### [Task goal]
Which lines of the material hold the word "dans"? Copy each one.

──────── Data records

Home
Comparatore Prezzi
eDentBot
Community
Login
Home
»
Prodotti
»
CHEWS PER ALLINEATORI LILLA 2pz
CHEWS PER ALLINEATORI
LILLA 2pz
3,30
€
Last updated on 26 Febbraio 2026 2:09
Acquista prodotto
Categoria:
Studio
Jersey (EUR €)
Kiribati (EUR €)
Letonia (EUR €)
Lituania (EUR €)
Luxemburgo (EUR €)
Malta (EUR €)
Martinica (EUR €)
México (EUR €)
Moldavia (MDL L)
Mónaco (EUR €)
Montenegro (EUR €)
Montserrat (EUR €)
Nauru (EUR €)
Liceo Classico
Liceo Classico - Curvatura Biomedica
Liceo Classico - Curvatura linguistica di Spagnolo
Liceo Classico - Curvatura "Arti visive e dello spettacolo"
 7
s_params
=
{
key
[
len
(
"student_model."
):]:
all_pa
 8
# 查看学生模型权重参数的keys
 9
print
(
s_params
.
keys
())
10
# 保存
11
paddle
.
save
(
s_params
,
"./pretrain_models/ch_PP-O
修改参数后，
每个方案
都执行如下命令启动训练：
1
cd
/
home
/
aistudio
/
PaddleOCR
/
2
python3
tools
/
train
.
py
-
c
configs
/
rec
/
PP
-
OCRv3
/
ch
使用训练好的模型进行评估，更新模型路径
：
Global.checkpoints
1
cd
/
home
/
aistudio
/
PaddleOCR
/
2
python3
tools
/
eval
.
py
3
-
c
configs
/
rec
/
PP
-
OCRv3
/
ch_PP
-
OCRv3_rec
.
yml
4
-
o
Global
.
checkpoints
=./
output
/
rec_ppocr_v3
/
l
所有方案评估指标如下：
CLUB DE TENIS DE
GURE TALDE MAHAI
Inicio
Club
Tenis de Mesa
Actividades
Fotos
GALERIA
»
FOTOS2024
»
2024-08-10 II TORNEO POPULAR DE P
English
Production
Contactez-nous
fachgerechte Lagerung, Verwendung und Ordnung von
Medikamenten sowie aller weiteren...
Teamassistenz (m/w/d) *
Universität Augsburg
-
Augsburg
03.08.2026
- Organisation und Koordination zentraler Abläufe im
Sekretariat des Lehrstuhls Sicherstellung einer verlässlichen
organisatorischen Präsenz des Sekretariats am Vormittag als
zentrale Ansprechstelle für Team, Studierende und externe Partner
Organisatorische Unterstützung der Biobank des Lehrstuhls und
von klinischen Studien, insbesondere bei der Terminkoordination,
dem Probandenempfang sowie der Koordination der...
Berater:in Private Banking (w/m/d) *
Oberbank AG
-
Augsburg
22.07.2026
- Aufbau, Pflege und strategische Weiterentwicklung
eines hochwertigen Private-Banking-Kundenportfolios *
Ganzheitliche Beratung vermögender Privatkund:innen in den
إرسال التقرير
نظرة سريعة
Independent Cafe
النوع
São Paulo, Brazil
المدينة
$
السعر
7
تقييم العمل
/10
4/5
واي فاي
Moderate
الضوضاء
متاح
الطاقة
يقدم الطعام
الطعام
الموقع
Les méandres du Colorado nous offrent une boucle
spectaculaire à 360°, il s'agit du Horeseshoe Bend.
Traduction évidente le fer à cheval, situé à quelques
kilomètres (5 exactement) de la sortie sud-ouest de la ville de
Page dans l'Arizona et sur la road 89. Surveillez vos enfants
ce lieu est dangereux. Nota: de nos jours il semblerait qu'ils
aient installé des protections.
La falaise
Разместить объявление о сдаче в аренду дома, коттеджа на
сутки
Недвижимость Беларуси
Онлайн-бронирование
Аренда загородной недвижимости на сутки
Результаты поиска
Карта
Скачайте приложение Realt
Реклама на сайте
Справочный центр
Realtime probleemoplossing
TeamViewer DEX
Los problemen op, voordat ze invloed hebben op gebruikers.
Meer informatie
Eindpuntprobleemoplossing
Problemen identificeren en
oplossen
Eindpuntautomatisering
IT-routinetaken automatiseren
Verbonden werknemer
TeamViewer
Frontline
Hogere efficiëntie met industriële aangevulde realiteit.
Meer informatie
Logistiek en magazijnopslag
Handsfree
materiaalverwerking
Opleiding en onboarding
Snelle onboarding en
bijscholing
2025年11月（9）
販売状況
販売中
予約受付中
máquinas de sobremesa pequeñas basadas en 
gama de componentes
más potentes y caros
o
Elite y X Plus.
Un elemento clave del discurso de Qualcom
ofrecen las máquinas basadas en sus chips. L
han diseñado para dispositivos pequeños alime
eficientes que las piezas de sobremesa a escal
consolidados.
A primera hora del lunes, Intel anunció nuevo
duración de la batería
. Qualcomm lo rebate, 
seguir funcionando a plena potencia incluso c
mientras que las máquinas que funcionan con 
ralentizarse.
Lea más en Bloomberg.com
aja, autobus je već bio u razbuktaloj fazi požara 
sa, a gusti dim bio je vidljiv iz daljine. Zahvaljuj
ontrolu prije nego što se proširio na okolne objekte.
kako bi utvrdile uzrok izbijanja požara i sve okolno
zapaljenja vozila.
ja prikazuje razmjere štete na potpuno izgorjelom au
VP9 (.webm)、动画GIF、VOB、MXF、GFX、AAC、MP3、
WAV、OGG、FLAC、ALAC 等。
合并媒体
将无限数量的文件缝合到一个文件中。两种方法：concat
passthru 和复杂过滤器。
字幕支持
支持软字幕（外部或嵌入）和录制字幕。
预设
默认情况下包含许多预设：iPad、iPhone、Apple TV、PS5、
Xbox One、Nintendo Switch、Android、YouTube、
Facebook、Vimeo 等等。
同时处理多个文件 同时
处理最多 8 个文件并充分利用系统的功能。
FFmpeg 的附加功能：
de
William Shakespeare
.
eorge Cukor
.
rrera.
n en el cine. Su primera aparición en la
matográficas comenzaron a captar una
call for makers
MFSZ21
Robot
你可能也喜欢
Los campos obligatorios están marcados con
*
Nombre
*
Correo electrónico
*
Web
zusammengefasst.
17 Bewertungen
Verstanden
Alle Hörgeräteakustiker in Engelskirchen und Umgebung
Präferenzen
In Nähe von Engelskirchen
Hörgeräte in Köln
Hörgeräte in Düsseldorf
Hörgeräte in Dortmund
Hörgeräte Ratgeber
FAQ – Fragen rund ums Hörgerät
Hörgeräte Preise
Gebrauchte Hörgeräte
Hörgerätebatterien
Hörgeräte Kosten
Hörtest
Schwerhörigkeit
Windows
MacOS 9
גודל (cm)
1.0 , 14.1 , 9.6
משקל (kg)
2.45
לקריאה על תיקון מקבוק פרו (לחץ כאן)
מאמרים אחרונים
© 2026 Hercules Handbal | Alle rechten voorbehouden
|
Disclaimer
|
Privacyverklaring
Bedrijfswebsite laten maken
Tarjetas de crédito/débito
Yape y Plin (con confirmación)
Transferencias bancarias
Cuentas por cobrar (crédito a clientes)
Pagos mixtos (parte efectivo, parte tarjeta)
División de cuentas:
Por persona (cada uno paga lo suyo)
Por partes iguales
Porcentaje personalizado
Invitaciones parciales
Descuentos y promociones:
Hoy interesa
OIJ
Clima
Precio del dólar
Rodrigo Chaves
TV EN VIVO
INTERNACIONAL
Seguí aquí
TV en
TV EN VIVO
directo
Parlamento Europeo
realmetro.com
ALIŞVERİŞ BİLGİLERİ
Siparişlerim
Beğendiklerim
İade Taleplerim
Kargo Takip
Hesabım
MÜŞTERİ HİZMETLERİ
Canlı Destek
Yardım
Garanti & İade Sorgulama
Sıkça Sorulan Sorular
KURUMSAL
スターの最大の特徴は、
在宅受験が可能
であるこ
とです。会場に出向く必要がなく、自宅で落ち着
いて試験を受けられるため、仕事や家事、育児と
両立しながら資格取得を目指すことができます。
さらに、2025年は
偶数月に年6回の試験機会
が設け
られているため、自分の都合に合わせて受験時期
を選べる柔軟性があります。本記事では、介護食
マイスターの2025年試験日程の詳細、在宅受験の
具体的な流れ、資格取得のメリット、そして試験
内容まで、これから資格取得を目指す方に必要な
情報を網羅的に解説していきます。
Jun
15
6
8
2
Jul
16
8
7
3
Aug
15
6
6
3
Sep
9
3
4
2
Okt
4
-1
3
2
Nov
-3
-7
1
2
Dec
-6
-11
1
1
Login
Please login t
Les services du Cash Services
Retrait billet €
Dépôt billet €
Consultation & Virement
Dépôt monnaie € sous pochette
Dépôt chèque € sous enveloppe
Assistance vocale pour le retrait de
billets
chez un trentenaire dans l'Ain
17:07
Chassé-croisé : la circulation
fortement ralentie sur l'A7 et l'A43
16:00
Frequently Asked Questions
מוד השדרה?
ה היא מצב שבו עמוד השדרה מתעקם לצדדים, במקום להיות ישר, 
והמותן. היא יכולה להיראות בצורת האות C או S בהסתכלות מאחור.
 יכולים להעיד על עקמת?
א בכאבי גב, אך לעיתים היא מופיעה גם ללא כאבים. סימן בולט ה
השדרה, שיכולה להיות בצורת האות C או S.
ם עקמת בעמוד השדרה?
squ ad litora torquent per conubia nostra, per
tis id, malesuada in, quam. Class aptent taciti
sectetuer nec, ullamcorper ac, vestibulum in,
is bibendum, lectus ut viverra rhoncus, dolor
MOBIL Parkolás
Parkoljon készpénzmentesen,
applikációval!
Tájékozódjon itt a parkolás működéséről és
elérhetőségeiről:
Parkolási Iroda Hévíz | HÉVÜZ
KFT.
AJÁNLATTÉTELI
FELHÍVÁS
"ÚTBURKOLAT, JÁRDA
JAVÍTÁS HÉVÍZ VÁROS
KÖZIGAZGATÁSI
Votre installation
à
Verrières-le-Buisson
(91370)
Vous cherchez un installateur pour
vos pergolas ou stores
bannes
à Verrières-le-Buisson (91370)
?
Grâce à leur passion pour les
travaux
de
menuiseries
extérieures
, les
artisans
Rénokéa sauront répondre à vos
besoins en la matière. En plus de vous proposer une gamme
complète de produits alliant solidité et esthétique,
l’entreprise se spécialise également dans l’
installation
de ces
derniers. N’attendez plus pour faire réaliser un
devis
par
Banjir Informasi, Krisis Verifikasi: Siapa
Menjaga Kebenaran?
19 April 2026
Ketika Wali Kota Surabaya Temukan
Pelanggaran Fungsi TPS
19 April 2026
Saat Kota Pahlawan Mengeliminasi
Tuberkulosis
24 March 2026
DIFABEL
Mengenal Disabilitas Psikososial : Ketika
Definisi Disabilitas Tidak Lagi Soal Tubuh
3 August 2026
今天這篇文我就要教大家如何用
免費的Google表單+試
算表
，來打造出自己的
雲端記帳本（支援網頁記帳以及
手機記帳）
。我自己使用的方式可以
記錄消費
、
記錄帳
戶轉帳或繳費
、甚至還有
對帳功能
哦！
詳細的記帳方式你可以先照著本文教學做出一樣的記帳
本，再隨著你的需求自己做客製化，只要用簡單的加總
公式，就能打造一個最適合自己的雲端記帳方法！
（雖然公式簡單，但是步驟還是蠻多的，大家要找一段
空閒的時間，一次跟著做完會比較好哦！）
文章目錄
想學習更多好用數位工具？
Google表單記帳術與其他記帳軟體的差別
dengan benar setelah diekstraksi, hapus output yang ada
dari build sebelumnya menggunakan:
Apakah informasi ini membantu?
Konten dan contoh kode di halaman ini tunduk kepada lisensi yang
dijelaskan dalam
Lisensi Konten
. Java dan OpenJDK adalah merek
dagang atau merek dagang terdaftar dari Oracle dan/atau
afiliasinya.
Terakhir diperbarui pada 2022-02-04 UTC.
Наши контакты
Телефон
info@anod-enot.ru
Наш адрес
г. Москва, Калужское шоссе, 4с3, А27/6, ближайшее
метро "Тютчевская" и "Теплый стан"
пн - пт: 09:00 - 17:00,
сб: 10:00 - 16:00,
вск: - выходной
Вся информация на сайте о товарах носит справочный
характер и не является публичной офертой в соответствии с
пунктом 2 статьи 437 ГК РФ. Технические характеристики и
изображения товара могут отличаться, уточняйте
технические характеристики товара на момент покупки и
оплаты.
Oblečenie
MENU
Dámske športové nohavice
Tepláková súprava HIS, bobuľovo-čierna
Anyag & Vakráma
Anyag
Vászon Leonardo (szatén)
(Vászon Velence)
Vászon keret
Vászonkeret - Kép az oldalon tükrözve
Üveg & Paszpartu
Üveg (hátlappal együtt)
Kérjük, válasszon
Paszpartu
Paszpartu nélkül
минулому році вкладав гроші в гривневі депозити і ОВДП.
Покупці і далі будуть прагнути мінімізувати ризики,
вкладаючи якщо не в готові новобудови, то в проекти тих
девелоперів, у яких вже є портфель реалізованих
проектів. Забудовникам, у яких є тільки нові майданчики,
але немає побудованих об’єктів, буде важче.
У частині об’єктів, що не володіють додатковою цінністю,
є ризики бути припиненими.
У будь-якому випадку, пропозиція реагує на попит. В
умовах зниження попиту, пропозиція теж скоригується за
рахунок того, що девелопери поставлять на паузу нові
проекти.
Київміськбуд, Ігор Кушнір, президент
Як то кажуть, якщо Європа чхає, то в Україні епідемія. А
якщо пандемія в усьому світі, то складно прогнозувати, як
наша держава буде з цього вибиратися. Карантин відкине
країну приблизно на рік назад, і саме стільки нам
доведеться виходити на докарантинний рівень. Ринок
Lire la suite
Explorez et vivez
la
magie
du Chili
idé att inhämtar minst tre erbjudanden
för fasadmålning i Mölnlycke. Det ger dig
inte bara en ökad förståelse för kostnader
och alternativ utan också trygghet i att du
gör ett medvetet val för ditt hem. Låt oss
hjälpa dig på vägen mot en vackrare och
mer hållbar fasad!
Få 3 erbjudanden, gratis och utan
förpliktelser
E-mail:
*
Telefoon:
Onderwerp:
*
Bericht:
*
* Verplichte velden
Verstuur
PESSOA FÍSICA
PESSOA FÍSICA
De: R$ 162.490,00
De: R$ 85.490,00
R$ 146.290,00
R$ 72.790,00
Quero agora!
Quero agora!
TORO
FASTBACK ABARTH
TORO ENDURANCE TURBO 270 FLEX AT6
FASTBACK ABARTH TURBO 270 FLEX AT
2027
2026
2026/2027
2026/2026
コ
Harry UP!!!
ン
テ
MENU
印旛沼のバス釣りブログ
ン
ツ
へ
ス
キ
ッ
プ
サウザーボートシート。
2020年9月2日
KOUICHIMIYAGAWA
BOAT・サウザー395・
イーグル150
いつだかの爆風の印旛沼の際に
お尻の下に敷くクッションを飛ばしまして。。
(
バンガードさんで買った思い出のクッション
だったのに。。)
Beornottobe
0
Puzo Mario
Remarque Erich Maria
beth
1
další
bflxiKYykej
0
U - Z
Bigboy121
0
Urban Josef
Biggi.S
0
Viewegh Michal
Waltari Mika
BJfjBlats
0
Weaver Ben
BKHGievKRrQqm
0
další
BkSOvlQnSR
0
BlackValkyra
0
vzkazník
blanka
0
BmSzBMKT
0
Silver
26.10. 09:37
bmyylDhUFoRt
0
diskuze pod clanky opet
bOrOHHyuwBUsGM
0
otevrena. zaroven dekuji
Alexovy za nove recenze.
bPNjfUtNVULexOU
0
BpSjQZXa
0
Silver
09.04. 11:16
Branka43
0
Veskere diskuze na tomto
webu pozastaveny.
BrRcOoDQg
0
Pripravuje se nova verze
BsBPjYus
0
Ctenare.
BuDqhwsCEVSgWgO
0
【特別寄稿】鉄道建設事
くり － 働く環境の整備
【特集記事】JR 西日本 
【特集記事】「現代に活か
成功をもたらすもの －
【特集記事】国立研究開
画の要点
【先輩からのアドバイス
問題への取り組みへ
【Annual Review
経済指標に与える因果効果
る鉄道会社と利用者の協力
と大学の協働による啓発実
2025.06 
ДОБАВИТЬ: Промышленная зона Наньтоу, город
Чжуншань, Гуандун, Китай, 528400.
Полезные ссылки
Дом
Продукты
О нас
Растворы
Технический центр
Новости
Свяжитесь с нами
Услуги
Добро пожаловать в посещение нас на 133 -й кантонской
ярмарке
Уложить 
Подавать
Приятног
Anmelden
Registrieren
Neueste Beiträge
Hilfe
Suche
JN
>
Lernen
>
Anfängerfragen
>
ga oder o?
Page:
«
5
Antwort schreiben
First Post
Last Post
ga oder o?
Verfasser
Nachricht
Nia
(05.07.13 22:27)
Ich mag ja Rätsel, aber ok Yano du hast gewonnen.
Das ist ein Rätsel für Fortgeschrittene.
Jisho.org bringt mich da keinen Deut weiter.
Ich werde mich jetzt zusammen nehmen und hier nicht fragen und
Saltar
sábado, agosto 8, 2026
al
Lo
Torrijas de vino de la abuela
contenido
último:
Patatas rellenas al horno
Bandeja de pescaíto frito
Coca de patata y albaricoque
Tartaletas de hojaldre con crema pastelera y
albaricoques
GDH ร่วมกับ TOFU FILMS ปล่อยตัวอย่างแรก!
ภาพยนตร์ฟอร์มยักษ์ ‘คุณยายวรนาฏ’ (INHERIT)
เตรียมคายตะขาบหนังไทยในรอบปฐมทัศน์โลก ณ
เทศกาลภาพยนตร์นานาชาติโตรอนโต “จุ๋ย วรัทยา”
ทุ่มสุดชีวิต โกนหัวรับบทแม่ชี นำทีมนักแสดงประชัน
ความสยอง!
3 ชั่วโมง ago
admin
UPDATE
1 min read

────────────────

### [Task output]
Page dans l'Arizona et sur la road 89. Surveillez vos enfants
chez un trentenaire dans l'Ain
l’entreprise se spécialise également dans l’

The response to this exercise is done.